**Work required**
Arrange the listing's lines, starting with the line that contains "rdbcompression yes" and continuing through the final line of the listing, as a numbered list. Skip blank lines, and include both the starting line and the final line.
----- Record excerpts
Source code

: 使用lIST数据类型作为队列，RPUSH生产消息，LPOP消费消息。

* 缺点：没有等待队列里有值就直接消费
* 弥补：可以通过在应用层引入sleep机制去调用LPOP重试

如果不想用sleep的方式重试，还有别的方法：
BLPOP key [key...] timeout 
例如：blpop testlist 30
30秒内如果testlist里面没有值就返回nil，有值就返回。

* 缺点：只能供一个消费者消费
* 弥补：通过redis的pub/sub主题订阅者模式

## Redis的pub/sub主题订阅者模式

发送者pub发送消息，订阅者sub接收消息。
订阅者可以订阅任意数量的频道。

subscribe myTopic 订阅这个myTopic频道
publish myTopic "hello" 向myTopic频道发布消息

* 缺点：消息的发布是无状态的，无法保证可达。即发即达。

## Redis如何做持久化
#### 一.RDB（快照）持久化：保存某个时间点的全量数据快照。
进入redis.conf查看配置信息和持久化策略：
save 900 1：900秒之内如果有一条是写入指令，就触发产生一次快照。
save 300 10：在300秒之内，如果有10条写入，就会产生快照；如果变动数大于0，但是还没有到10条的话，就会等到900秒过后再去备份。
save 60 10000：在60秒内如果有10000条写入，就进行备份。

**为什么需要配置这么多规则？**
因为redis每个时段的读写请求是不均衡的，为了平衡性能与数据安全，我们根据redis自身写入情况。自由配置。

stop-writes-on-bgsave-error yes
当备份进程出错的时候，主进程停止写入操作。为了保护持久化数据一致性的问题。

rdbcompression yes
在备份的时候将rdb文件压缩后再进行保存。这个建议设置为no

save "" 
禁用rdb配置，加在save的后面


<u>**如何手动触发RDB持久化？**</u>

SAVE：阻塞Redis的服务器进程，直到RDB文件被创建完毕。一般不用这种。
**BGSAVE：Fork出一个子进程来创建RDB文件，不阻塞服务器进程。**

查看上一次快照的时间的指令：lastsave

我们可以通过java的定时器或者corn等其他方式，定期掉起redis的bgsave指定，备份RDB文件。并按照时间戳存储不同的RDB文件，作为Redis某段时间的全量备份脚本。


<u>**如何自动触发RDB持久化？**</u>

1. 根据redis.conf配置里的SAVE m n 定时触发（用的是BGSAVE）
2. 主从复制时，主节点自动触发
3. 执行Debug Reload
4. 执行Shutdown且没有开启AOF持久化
----------
**Solution to this exercise**
1. rdbcompression yes
2. 在备份的时候将rdb文件压缩后再进行保存。这个建议设置为no
3. save "" 
4. 禁用rdb配置，加在save的后面
5. <u>**如何手动触发RDB持久化？**</u>
6. SAVE：阻塞Redis的服务器进程，直到RDB文件被创建完毕。一般不用这种。
7. **BGSAVE：Fork出一个子进程来创建RDB文件，不阻塞服务器进程。**
8. 查看上一次快照的时间的指令：lastsave
9. 我们可以通过java的定时器或者corn等其他方式，定期掉起redis的bgsave指定，备份RDB文件。并按照时间戳存储不同的RDB文件，作为Redis某段时间的全量备份脚本。
10. <u>**如何自动触发RDB持久化？**</u>
11. 1. 根据redis.conf配置里的SAVE m n 定时触发（用的是BGSAVE）
12. 2. 主从复制时，主节点自动触发
13. 3. 执行Debug Reload
14. 4. 执行Shutdown且没有开启AOF持久化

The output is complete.